Keep <noscript> when appropriate (was: Images not in snapshots from Medium.com) #134

Closed dvn0 closed 6 years ago

dvn0 commented 6 years ago

Images in articles from Medium are not showing up in my snapshots.

This page for example.

To reproduce:

  1. noscript extension on, blocking all JS.
  2. Snapshot the page with WebMemex
Treora commented 6 years ago

Thanks for reporting; there seem to be more issues with images, which I have not yet understood. I am currently rewriting freeze-dry, the code that does the snapshotting, so I will try to fix this issue there.
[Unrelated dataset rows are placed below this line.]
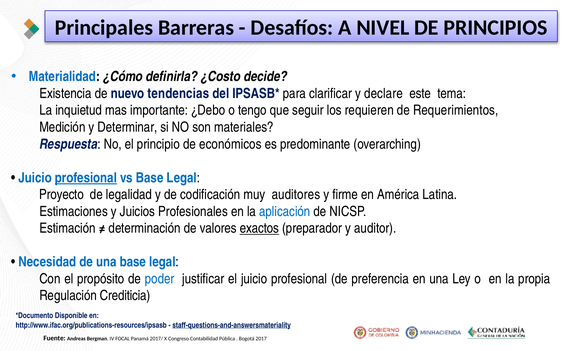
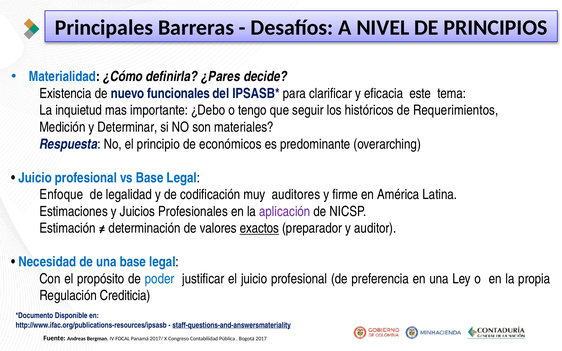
¿Costo: ¿Costo -> ¿Pares
tendencias: tendencias -> funcionales
declare: declare -> eficacia
requieren: requieren -> históricos
profesional at (86, 178) underline: present -> none
Proyecto: Proyecto -> Enfoque
aplicación colour: blue -> purple
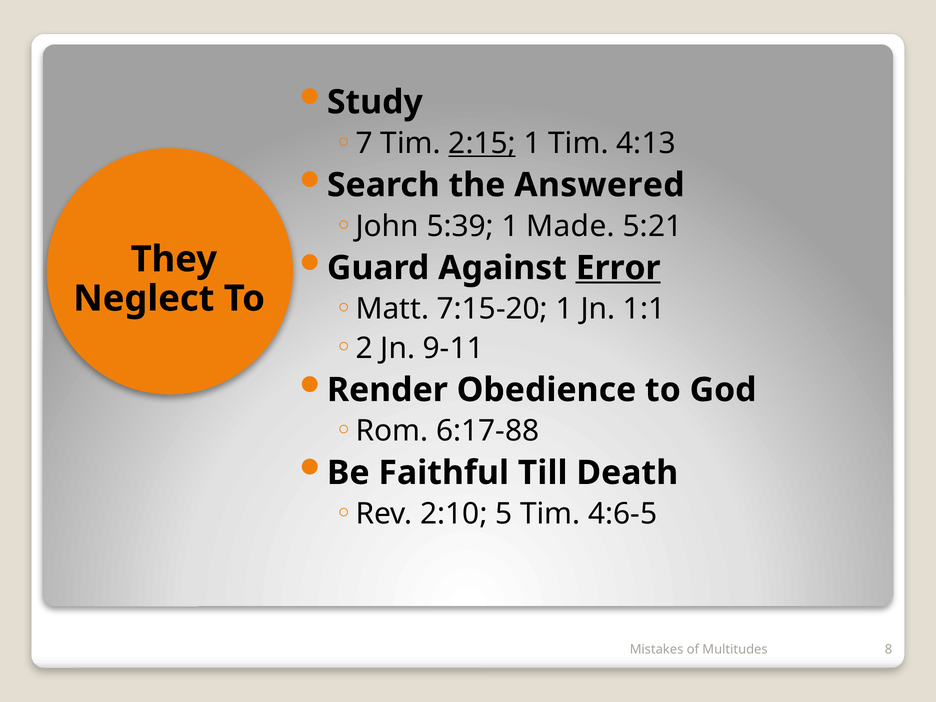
Treora commented 6 years ago

Not sure why I did not realise this before: Medium.com lazily loads each image using javascript, and also adds the image in a <noscript> tag to show it when scripts are disabled. But freeze-dry removes all <noscript> tags, under the assumption that scripts have been executed, e.g. in order to not to end up with both images in this case. So the solution is to keep <noscript> tags, and perhaps convert them into <div> tags, when the page was viewed with javascript disabled. See the corresponding comment in freeze-dry:

// If noscript content was not shown, we do not want it to show in the snapshot either. Also, we
// capture pages after scripts executed (presumably), so noscript content is likely undesired.
// TODO We should know whether noscript content was visible, and if so keep it in the doc.
// TODO Keep noscript content in fetched iframe docs, as scripts have not been executed there?
const noscripts = Array.from(doc.querySelectorAll('noscript'))
noscripts.forEach(element => element.parentNode.removeChild(element))

Good to have a real-world use case for this now.

Treora commented 6 years ago

I suppose it makes sense to move this issue to the freeze-dry repo: #32 there.